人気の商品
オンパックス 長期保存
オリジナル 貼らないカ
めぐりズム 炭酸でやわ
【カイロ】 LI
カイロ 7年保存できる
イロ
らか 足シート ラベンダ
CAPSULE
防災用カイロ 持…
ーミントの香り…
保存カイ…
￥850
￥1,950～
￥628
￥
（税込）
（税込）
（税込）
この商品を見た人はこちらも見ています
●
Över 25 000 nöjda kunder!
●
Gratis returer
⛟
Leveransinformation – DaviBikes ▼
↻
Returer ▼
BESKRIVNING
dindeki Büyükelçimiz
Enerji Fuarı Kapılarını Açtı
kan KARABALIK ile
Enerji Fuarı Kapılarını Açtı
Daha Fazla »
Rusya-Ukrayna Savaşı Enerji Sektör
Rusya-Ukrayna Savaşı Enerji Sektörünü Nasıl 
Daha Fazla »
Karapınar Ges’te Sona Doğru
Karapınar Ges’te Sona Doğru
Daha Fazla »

──────────

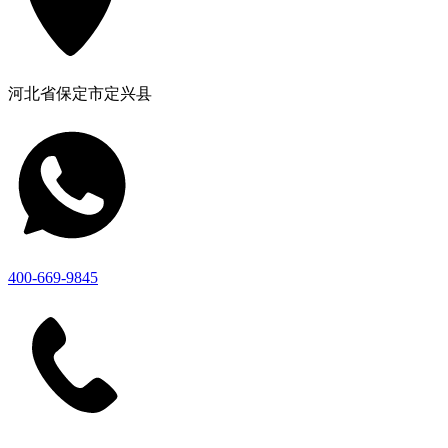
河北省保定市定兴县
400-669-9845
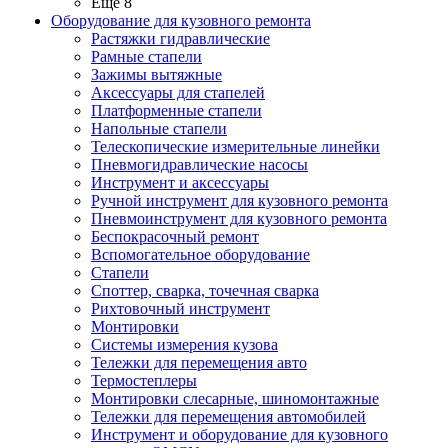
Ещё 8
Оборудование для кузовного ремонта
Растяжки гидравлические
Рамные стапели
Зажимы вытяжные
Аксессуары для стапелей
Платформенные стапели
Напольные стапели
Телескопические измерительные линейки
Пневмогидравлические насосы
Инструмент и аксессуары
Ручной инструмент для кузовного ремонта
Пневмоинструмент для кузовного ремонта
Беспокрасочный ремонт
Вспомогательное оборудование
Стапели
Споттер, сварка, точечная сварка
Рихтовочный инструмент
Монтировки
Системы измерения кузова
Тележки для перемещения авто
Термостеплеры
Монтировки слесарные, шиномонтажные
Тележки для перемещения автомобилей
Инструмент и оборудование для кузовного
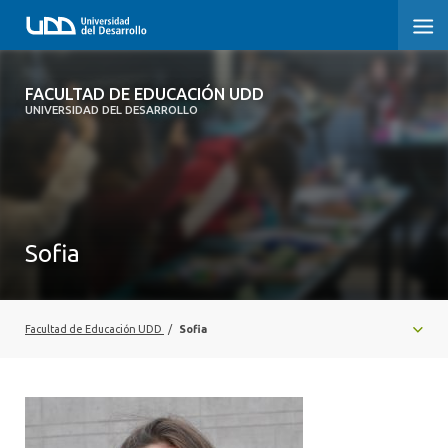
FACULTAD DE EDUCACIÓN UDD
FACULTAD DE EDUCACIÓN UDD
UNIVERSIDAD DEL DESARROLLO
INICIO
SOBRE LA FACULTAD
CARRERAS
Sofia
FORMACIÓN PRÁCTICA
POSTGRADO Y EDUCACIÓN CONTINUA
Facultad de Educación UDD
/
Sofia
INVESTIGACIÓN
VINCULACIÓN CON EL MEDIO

──────────

### Exercise directions
In the material above, how many lines include the string "Ukrayna"? Please reply with the number only.

### Written reply
2